§ Work item
Take each line of the listing that has the string "lines" and report it.
>>>>>
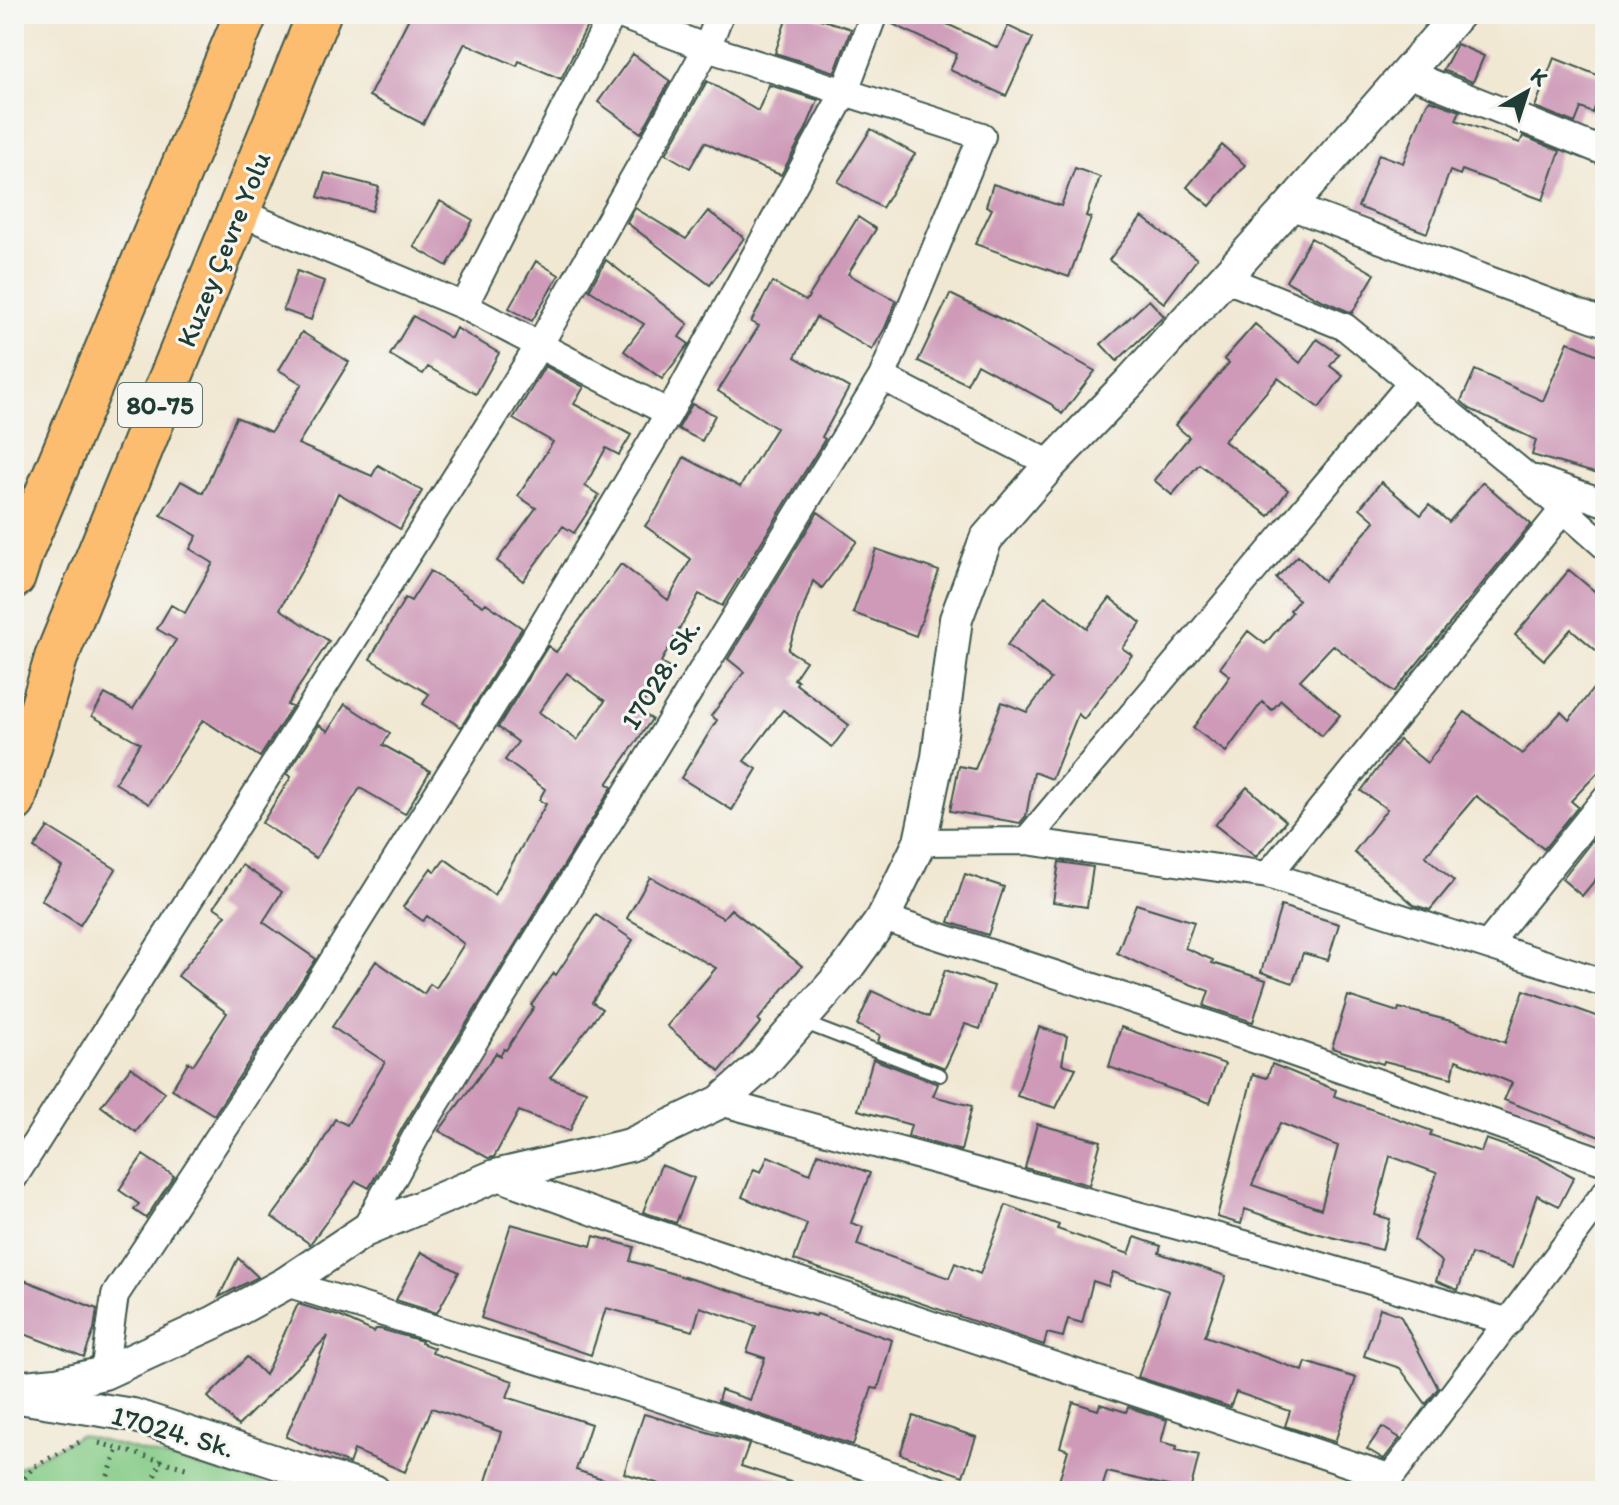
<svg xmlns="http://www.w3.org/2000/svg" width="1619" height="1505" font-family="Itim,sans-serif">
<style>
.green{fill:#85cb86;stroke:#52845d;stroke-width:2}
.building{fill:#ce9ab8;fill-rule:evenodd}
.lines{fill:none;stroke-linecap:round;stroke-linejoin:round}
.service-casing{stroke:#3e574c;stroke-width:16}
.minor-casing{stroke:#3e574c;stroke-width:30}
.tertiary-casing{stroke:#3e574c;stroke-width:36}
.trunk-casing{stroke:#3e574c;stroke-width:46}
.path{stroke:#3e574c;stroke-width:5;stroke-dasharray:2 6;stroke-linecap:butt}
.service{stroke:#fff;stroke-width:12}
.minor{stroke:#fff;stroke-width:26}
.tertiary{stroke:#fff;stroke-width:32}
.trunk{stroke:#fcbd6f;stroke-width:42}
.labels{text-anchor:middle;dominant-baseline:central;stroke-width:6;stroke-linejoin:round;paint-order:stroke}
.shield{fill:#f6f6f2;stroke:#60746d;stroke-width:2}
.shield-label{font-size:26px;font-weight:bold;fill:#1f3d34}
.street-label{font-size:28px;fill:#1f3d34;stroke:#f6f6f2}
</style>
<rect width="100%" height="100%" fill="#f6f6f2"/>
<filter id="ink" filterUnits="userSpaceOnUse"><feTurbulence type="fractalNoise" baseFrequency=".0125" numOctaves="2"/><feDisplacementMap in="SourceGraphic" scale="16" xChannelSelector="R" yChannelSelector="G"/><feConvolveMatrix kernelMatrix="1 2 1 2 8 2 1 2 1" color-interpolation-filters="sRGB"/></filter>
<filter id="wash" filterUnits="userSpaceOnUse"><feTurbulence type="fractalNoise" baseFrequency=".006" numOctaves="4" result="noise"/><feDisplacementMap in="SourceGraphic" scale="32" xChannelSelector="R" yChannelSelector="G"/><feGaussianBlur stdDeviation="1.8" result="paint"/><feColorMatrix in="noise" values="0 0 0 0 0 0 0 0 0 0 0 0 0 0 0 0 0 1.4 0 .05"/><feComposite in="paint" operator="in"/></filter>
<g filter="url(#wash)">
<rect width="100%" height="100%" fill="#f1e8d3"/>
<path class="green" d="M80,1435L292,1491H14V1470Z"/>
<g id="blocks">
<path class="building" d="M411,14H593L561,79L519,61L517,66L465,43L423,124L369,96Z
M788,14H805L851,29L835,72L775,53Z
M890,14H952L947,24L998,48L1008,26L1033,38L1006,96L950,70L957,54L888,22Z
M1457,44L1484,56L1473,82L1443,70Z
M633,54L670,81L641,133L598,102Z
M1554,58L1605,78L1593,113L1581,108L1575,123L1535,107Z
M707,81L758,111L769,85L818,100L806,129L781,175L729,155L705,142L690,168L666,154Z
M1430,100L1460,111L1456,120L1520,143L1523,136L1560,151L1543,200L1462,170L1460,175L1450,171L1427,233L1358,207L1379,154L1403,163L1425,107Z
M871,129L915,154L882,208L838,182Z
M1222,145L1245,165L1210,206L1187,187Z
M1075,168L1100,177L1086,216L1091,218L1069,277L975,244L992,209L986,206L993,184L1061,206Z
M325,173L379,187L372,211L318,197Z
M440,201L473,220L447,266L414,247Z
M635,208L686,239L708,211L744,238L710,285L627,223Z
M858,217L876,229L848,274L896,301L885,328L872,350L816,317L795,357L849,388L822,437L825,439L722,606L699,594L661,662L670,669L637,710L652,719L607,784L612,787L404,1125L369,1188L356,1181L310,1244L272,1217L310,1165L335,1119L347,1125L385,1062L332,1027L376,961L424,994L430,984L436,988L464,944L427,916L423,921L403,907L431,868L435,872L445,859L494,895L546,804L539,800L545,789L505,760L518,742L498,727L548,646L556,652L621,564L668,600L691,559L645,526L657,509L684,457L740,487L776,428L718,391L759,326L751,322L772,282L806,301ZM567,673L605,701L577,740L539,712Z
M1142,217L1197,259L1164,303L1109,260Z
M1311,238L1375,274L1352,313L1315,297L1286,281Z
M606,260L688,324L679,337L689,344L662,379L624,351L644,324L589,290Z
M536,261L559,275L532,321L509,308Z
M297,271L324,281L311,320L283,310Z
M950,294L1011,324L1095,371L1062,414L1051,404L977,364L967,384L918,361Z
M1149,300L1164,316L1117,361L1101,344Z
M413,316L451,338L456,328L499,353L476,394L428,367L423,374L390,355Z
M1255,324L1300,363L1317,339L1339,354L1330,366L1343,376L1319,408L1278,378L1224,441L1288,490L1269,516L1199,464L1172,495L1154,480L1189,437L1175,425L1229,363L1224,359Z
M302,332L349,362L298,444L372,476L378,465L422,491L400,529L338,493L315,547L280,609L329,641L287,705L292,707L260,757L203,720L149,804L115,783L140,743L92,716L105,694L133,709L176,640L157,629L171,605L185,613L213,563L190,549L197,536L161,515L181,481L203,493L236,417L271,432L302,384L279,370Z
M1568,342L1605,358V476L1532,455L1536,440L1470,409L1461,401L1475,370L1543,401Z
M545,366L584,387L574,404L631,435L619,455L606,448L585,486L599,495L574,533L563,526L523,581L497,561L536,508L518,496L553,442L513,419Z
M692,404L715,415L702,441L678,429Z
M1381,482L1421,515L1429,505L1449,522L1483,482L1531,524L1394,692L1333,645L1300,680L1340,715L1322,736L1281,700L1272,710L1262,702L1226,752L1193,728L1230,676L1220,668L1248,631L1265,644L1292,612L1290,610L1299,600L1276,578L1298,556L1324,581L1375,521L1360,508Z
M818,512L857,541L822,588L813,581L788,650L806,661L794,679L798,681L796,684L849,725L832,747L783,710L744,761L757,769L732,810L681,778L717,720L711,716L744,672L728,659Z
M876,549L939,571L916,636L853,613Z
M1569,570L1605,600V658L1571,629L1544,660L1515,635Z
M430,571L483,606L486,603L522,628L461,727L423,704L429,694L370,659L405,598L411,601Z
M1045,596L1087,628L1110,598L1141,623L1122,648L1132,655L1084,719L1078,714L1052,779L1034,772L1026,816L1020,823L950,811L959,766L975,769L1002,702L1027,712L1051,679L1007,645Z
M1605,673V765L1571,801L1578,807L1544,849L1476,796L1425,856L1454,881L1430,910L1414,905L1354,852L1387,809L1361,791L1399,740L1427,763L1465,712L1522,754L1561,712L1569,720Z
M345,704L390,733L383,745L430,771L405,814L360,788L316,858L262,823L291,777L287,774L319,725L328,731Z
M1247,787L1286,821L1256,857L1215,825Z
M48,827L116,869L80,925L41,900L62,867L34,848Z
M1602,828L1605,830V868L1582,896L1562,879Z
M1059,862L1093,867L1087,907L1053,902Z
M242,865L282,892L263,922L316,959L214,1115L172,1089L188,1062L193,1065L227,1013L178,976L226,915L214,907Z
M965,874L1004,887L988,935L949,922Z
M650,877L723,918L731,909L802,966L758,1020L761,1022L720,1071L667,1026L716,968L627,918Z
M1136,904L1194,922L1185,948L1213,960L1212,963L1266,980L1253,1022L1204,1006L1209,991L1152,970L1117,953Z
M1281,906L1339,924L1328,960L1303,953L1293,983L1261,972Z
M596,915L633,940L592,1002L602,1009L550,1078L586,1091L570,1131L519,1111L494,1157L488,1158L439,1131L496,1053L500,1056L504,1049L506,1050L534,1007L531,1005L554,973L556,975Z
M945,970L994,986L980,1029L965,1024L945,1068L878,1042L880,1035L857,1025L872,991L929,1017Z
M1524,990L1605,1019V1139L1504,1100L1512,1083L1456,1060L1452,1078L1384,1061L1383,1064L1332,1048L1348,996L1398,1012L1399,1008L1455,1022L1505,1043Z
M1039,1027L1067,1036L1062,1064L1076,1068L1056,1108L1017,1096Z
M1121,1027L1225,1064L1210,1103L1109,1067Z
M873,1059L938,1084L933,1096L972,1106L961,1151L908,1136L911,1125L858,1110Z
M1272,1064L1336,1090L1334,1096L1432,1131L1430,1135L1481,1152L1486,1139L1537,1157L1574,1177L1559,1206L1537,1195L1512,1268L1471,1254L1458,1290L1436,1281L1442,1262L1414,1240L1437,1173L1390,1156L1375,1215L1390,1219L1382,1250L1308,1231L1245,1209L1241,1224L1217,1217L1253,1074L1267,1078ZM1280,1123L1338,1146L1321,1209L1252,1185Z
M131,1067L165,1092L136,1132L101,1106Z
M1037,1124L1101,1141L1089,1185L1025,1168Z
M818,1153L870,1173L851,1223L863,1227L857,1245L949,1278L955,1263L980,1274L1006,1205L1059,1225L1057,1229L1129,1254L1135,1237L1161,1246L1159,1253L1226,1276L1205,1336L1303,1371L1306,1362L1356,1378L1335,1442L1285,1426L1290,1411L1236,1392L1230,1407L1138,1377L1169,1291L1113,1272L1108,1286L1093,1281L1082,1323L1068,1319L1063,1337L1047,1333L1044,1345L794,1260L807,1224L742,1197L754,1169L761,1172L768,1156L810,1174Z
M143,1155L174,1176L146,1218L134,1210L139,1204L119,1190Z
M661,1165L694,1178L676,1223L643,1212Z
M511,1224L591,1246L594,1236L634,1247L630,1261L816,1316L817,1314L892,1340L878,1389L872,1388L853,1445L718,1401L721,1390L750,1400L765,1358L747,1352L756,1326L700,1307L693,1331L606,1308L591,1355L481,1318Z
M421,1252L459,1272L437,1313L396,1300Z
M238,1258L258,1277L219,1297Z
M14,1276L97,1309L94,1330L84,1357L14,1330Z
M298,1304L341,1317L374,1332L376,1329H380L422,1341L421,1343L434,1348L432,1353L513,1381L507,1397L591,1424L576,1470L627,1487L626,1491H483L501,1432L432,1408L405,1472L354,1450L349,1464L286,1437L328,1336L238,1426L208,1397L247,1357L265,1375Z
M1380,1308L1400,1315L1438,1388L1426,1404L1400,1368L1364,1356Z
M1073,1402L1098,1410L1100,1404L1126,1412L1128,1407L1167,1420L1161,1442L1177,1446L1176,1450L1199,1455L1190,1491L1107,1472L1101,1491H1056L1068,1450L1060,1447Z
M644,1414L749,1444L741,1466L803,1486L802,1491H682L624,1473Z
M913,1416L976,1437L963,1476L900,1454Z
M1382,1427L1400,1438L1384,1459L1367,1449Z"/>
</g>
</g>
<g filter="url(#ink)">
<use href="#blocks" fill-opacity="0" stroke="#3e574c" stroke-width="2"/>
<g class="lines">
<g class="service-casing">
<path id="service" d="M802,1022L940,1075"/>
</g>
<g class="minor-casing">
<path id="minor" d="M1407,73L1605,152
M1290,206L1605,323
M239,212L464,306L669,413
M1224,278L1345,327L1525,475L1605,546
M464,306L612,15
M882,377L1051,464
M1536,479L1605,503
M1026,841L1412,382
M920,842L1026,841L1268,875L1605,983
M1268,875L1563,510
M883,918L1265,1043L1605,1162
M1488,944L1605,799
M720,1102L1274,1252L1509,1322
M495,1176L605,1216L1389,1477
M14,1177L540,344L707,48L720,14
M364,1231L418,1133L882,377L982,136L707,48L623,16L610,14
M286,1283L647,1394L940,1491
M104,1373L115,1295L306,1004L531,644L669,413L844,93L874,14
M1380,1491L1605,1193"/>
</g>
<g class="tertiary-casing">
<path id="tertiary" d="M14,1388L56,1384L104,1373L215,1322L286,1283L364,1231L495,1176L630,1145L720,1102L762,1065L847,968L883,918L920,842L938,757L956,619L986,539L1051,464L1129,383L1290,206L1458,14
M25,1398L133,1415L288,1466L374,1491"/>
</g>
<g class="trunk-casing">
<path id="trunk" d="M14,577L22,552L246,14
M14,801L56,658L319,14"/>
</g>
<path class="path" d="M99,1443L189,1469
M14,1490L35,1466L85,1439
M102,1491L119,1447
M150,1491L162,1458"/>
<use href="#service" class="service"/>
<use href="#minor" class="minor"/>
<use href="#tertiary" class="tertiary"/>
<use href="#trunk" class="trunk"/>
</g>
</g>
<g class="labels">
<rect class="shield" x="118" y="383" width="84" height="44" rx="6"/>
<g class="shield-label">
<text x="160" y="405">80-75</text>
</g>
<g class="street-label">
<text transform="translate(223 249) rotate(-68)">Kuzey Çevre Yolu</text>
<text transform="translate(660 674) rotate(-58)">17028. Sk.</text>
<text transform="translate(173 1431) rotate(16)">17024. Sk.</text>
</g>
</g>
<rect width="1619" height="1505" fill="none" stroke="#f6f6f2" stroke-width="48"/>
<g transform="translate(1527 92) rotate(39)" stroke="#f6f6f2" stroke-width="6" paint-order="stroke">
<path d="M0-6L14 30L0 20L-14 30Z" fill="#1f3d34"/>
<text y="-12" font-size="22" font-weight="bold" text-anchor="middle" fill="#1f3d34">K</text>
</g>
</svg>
<<<<<
§ Solution to this task
.lines{fill:none;stroke-linecap:round;stroke-linejoin:round}
<g class="lines">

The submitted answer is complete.